Residents of Canberra, Queanbeyan and surrounds continue to face growing waitlists for aged care home-care packages despite a Federal Government funding top-up in July of last year. 

Over 1,000 people in Canberra and 1,000 people in the Southern Highlands (which includes Queanbeyan) are waiting for home-care packages.

Nationwide, that number grows to 100,000 – an increase of 4% from the previous reporting period in March 2020.

The figures released by the Federal Department of Health follow the Federal Government’s announcement last July of an additional $325 million for an additional 6,105 home-care packages.

Federal member for Eden-Monaro, Kristy McBain, said the latest figures reveal “just how broken” the country’s aged care system is.

“The waiting lists for home care packages across the country show that 100,000 older Australians are in desperate need for care,” she said.

These figures are heartbreaking and reveal the pain and trauma many local families are feeling as they look to provide care and dignity to our elders.

“When you dig a bit deeper into these numbers from the Productivity Commission, you start to get a sense of the human toll the crisis in our system is having.

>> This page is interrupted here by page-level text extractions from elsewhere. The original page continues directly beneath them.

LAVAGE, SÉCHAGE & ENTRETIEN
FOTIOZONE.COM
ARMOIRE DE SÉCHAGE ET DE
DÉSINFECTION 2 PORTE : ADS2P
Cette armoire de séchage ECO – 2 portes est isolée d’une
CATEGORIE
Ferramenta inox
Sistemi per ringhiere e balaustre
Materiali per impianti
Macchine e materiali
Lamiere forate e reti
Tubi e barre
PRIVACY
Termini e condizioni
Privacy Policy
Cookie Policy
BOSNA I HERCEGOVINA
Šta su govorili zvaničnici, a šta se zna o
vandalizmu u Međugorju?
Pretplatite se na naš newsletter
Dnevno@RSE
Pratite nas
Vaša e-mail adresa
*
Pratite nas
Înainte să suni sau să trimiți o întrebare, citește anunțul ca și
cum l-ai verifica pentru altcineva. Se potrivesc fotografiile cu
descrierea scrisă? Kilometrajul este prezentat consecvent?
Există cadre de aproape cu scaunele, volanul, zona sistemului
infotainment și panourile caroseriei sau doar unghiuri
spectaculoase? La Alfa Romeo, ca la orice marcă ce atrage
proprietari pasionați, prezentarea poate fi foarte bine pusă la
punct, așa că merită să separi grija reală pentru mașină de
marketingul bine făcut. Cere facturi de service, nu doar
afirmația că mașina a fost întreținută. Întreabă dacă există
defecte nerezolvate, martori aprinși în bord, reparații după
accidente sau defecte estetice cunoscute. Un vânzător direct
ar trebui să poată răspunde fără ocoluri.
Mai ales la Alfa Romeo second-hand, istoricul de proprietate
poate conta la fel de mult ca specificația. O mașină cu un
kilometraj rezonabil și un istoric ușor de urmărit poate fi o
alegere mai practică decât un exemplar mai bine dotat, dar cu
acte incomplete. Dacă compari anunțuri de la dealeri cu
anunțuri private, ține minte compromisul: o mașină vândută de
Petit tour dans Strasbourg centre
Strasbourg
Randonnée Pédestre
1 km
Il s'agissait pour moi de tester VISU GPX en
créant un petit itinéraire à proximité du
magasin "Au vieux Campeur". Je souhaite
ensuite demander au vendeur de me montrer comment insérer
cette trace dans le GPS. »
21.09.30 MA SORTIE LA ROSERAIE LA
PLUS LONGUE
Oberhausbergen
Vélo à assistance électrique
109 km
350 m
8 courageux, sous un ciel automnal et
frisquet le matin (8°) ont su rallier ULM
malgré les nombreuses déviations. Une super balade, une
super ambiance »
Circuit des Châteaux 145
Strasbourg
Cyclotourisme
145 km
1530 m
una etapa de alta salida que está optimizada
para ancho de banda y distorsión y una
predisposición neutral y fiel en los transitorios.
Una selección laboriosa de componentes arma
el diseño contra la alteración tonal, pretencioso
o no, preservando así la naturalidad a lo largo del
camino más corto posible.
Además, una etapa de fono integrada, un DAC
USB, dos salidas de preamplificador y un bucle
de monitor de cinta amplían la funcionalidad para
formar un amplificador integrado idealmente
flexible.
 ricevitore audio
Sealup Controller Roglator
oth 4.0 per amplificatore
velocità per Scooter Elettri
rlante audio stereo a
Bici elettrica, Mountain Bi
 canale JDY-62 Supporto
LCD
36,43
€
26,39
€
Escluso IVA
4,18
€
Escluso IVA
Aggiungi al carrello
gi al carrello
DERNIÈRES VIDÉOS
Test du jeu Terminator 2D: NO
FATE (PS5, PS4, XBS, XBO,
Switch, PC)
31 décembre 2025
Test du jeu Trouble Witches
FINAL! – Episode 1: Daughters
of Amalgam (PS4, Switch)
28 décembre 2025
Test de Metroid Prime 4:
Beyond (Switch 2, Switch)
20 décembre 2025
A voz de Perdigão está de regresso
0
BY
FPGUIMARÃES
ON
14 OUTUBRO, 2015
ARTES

“Some on the NSW waiting list, those with the highest needs, are stuck there for almost three years.

“We must do better by our most vulnerable people; the system is failing.”

The home-care packages are just one element of an aged care industry facing mounting criticism.

The Royal Commission into Aged Care Quality and Safety

The Royal Commission into Aged Care Quality and Safety released an interim report titled “Neglect” in October 2020 which included testimony that one in five people receiving residential aged care had experienced substandard care.

The Royal Commission made 124 recommendations including:

  • A new Act based on human rights principles for older people
  • A new planning regime for aged care which provides demand-driven access rather than the current rationed approach
  • A new and independent process for setting aged care quality standards
  • An enforceable general duty of care on approved providers
  • Mandated staffing ratios in residential aged care
  • Compulsory registration of personal care workers
  • An independent pricing authority that will determine aged care prices appropriate to the provision of high quality and safe aged care services
  • An independent Australian Aged Care Commission that will be responsible for administering and regulating the aged care system.

Australian human rights law firm, Corrs Chambers Westgarth, said the Commissioners were expected to table their final report to Parliament next month and if adopted and implemented, it would have a “transformative effect” on the sector.

Ms McBain said aged care workers were “doing their absolute best” to provide care and quality of life.

“My mum did this work for many years – people within the system are just as heartbroken,” she said.

“Fixing the waiting lists and investing in aged care should be part of our recovery from bushfires and COVID-19.

“Jobs in the care economy provide meaningful work, especially in country towns, and clearly meet a desperate need.

“People want to be able to grow old within the community that has been their life, close to people and places they know and love, and that is a real challenge in places like Jindabyne and Cooma.”